(Dataset entries)
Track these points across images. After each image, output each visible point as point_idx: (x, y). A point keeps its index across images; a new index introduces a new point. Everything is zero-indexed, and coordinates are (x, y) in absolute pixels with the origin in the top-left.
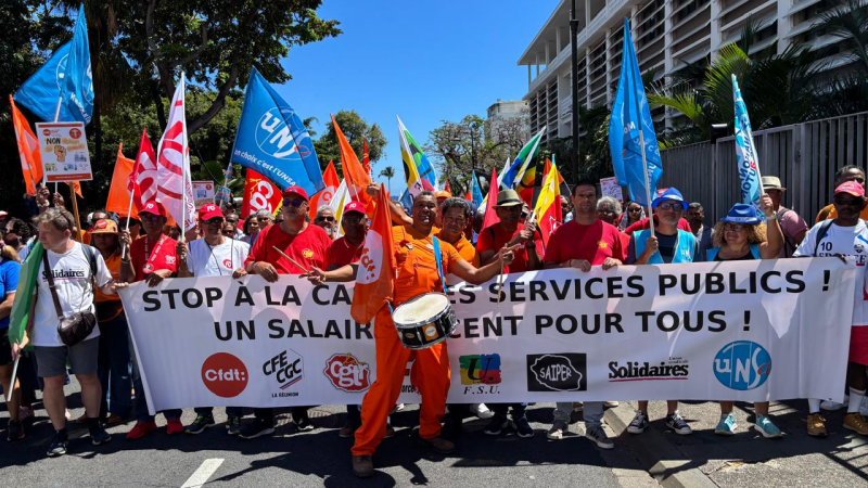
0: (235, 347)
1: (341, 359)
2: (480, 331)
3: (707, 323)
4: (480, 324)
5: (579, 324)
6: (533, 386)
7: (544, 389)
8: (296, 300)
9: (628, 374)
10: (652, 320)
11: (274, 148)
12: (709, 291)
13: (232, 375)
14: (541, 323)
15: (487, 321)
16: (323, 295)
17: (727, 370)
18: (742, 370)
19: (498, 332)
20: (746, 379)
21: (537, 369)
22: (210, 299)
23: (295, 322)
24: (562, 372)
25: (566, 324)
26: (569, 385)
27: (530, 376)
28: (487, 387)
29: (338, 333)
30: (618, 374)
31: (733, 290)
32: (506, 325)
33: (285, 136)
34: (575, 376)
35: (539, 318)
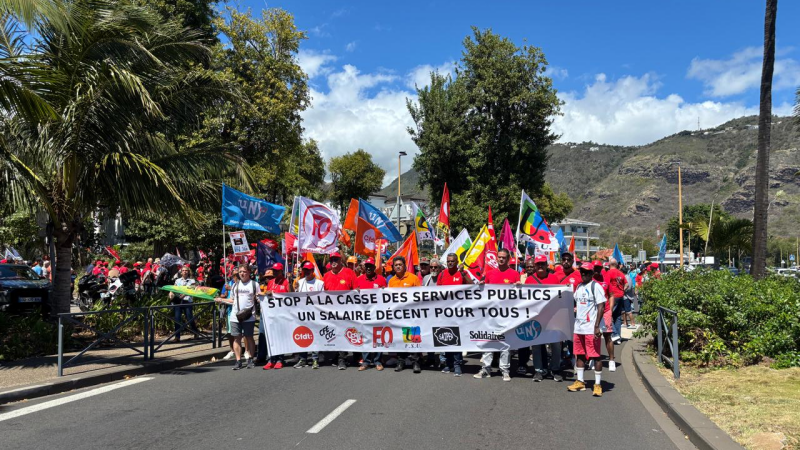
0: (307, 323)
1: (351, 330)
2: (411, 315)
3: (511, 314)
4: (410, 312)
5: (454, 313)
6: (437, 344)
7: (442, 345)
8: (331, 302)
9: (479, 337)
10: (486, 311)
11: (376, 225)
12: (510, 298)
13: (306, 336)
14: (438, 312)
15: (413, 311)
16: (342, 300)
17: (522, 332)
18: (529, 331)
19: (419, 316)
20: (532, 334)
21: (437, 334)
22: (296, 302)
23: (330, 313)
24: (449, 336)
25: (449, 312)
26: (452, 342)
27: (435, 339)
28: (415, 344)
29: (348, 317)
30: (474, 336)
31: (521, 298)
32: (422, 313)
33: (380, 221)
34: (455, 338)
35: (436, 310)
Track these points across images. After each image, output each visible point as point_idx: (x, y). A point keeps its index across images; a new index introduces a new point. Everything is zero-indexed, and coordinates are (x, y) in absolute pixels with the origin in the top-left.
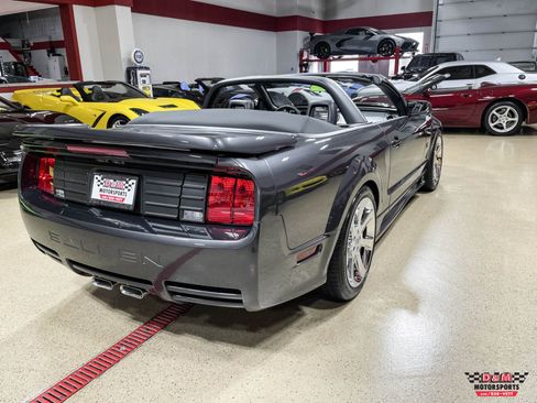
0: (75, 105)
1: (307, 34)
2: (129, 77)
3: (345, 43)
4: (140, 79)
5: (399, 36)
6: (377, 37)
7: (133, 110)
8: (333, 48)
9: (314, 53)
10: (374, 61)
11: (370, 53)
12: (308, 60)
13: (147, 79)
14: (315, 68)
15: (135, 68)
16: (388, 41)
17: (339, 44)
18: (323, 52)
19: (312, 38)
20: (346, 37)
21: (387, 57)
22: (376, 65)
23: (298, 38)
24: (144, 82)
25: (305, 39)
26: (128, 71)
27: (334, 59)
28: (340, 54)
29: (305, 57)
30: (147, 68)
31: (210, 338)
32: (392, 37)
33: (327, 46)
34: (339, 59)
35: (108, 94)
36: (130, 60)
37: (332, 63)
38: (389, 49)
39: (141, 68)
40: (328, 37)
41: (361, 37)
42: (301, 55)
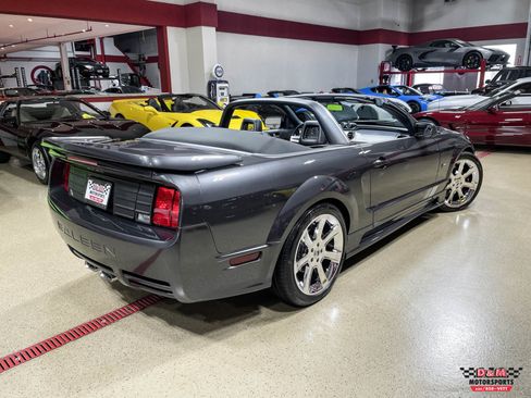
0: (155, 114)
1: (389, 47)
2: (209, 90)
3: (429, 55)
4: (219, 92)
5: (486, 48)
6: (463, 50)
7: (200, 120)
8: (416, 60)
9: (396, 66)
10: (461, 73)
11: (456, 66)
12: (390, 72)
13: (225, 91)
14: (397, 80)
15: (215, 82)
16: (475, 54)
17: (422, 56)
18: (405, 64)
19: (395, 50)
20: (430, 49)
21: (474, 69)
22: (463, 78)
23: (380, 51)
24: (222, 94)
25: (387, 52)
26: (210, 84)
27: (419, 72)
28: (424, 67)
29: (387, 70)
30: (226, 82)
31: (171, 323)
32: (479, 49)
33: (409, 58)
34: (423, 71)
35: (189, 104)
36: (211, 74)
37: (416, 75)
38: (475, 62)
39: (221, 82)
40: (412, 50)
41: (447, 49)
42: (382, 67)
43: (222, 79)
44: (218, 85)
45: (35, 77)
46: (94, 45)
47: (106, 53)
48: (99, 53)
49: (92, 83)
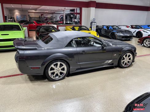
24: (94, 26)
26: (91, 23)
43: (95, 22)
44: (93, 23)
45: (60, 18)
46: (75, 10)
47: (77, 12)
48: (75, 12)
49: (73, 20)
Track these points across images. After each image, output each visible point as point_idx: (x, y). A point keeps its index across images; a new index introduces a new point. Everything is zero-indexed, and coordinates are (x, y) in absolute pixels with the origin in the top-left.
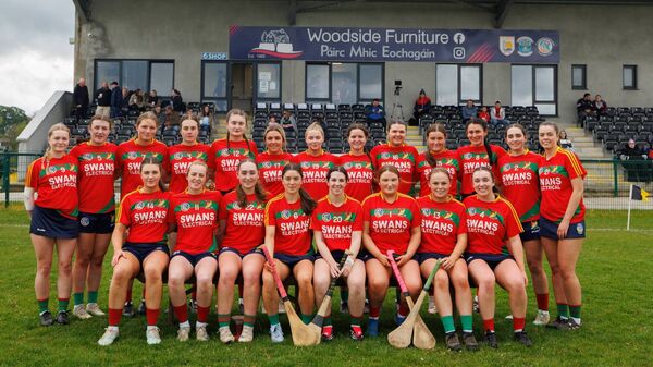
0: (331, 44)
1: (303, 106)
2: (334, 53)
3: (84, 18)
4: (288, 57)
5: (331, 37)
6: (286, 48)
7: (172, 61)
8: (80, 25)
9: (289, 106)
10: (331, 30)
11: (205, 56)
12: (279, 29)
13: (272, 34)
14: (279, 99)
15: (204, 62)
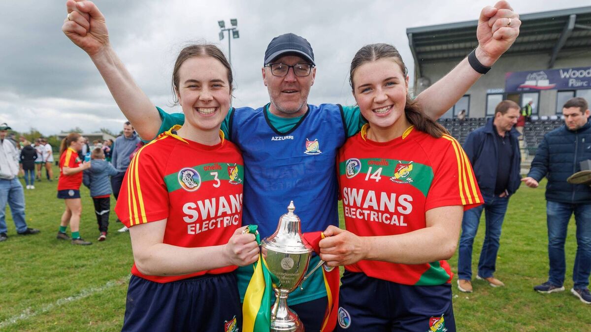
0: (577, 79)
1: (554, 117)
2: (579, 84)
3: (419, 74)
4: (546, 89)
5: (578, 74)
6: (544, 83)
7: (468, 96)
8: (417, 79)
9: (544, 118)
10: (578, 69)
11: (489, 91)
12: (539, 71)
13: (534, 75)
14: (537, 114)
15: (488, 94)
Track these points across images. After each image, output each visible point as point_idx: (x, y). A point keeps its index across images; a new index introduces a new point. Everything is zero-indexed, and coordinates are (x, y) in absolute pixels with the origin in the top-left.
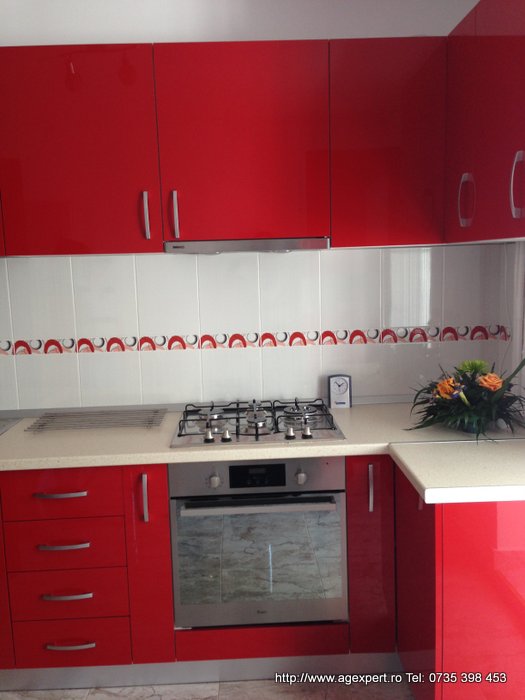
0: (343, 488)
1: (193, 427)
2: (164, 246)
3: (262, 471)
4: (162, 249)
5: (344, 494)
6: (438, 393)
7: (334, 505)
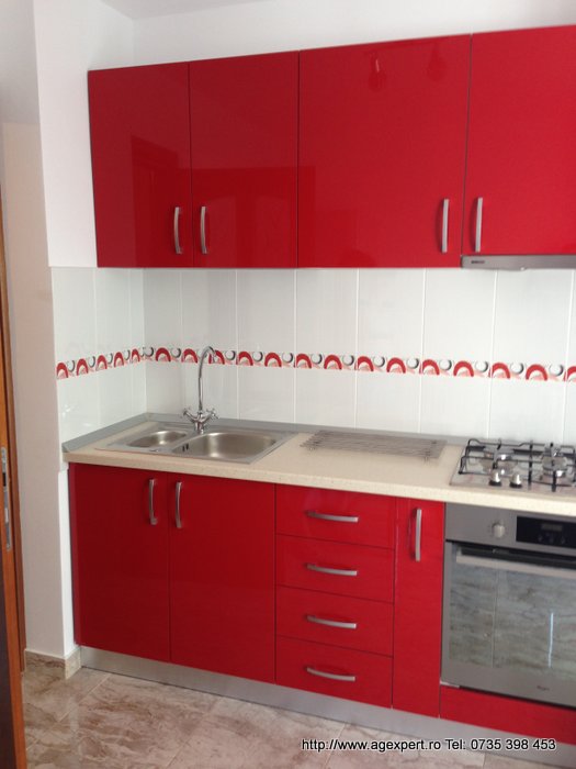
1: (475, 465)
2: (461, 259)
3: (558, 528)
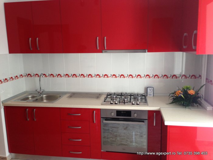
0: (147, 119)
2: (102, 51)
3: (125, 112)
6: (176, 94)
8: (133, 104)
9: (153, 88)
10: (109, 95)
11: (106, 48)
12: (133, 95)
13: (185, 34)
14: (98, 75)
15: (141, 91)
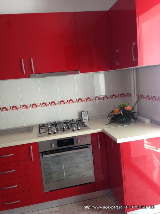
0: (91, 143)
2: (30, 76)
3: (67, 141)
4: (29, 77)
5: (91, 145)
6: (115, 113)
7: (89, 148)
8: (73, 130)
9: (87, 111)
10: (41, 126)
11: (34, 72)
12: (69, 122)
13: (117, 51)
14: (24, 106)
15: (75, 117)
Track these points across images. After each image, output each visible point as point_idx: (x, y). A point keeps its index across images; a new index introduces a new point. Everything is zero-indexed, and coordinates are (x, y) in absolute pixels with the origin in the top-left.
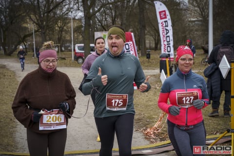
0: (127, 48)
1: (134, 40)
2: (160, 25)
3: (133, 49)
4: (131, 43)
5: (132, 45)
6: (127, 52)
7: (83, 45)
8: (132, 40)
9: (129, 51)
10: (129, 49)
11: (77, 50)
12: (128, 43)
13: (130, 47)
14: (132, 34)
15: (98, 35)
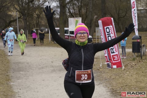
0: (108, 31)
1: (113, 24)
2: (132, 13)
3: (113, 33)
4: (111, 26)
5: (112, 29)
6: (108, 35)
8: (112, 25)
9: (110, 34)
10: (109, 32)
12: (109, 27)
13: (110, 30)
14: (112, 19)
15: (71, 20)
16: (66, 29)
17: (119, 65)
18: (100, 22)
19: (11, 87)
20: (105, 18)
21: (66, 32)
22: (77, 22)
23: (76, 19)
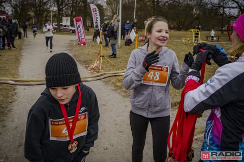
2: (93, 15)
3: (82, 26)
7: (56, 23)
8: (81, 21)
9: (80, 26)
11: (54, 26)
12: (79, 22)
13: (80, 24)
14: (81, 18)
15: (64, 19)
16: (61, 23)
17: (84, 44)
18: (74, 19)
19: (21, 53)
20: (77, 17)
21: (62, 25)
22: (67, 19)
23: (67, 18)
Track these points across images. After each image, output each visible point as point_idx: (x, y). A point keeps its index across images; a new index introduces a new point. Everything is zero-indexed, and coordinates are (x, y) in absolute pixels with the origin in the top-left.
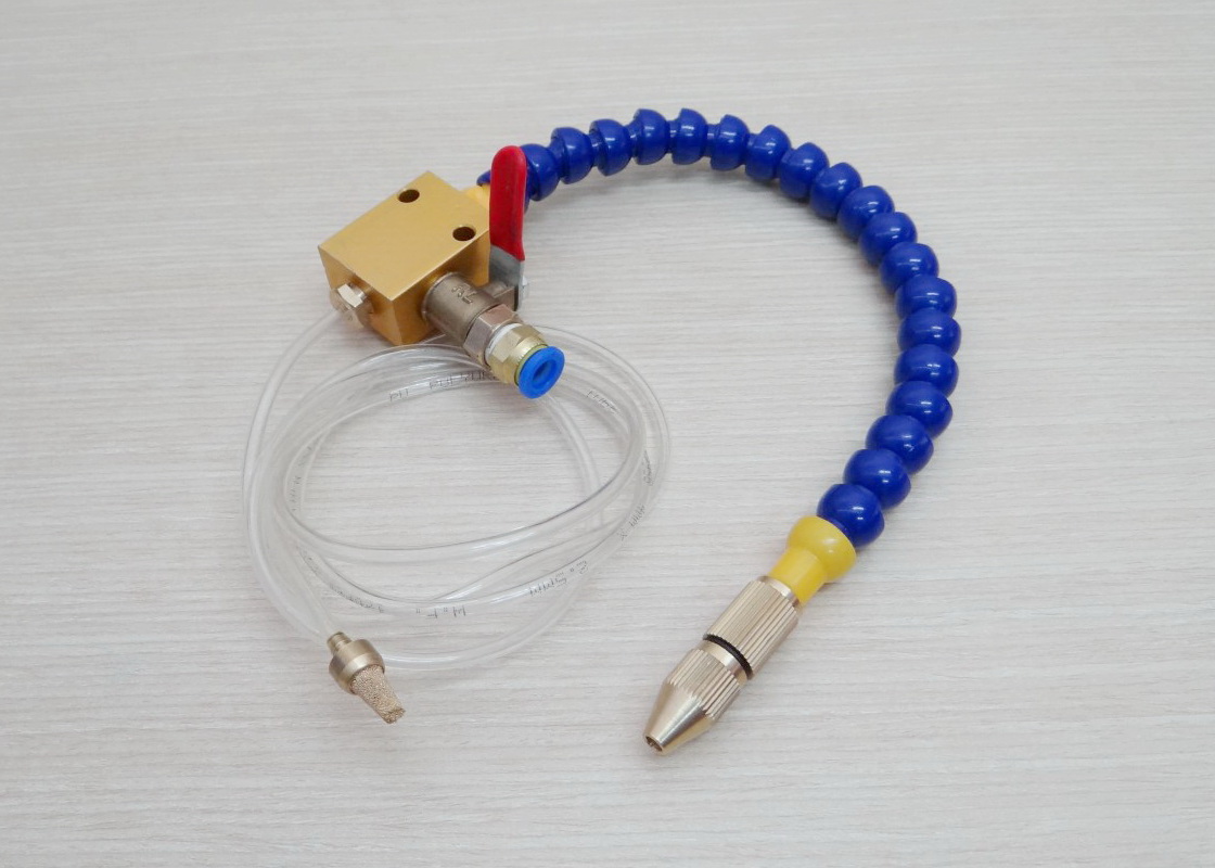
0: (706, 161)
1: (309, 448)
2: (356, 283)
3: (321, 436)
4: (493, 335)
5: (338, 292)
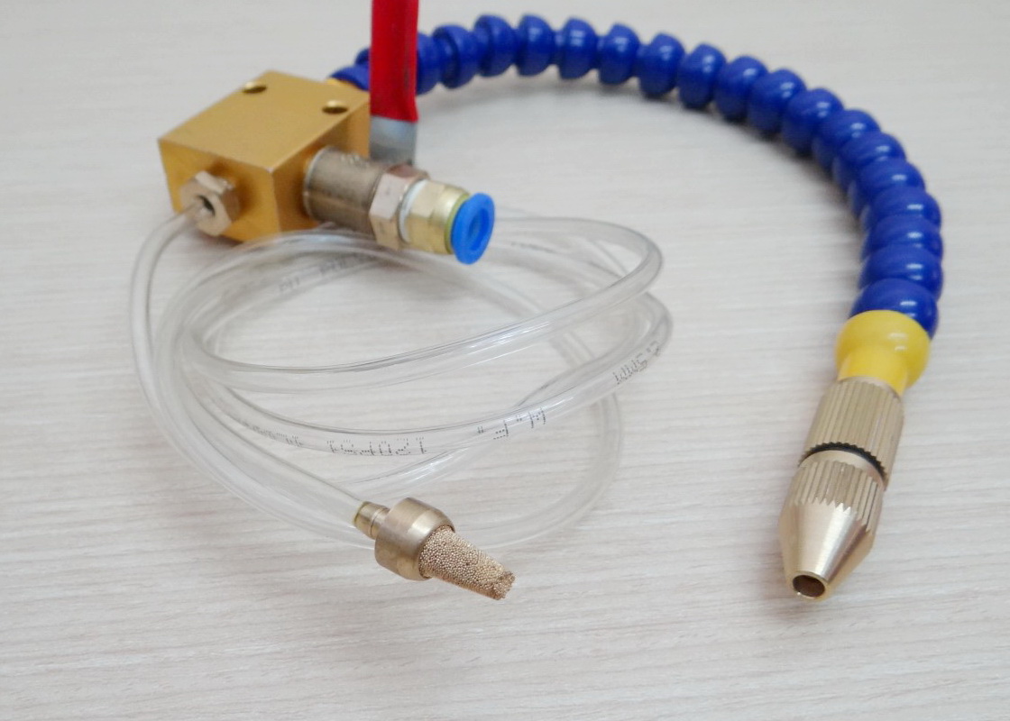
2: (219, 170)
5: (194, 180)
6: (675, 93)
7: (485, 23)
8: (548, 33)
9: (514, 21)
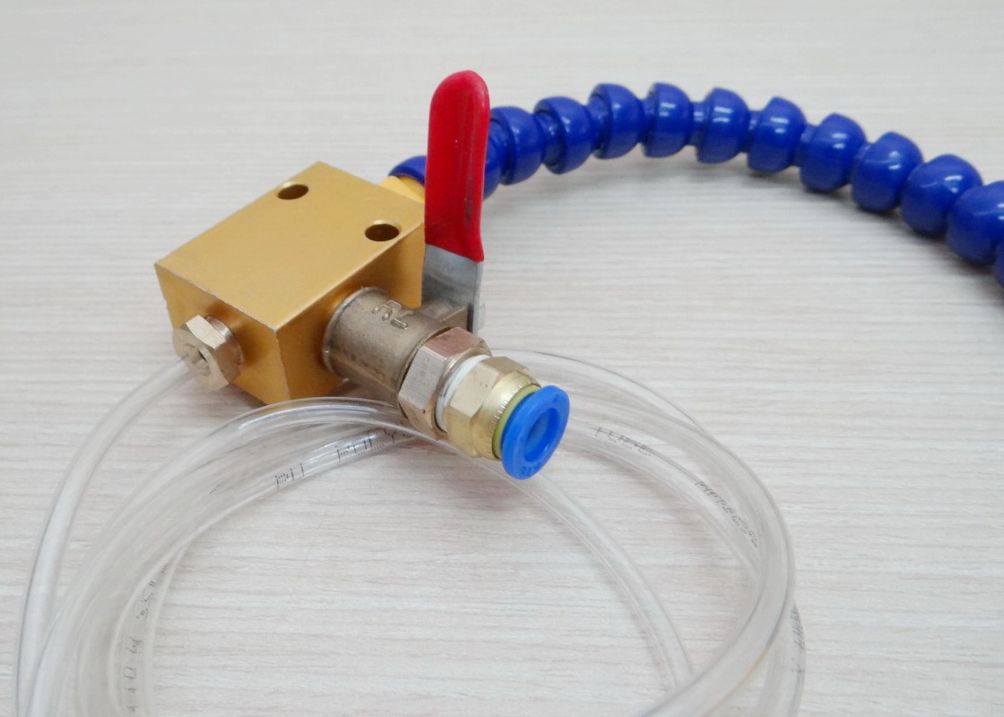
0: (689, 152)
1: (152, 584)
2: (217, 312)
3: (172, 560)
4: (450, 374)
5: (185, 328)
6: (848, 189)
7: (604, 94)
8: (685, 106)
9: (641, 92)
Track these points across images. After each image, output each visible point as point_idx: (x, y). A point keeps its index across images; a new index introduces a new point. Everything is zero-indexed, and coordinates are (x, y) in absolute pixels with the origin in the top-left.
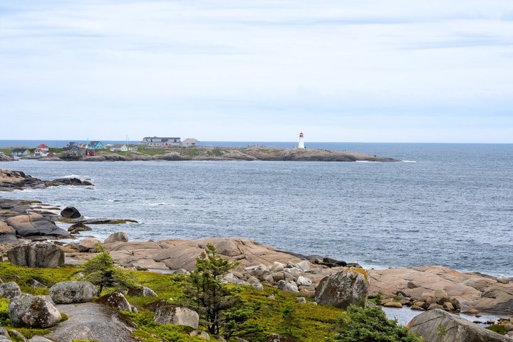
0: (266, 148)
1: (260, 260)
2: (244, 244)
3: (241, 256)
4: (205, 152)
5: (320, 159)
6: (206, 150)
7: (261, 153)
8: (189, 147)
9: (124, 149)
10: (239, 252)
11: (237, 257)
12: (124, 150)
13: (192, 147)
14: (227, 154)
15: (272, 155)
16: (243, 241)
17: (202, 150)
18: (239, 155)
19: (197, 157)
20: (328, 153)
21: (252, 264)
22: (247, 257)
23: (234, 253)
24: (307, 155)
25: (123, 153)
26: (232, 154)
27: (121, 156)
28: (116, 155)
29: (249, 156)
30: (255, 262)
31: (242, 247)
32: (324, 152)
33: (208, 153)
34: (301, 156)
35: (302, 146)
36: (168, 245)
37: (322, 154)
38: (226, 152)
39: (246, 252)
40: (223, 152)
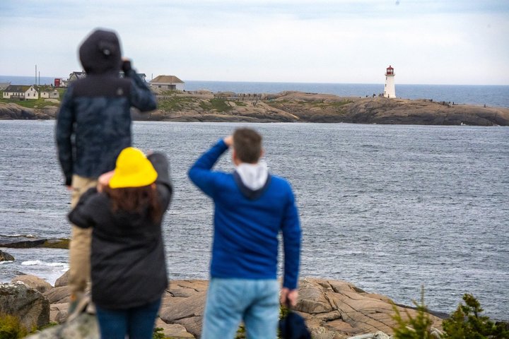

What the exercise asks
From the line containing "34: (301, 156)" through the last line of the data above, write out every line word for word, and nothing else. Do not include the pictures.

Output of the exercise
34: (301, 156)
35: (302, 146)
36: (168, 245)
37: (322, 154)
38: (226, 152)
39: (246, 252)
40: (223, 152)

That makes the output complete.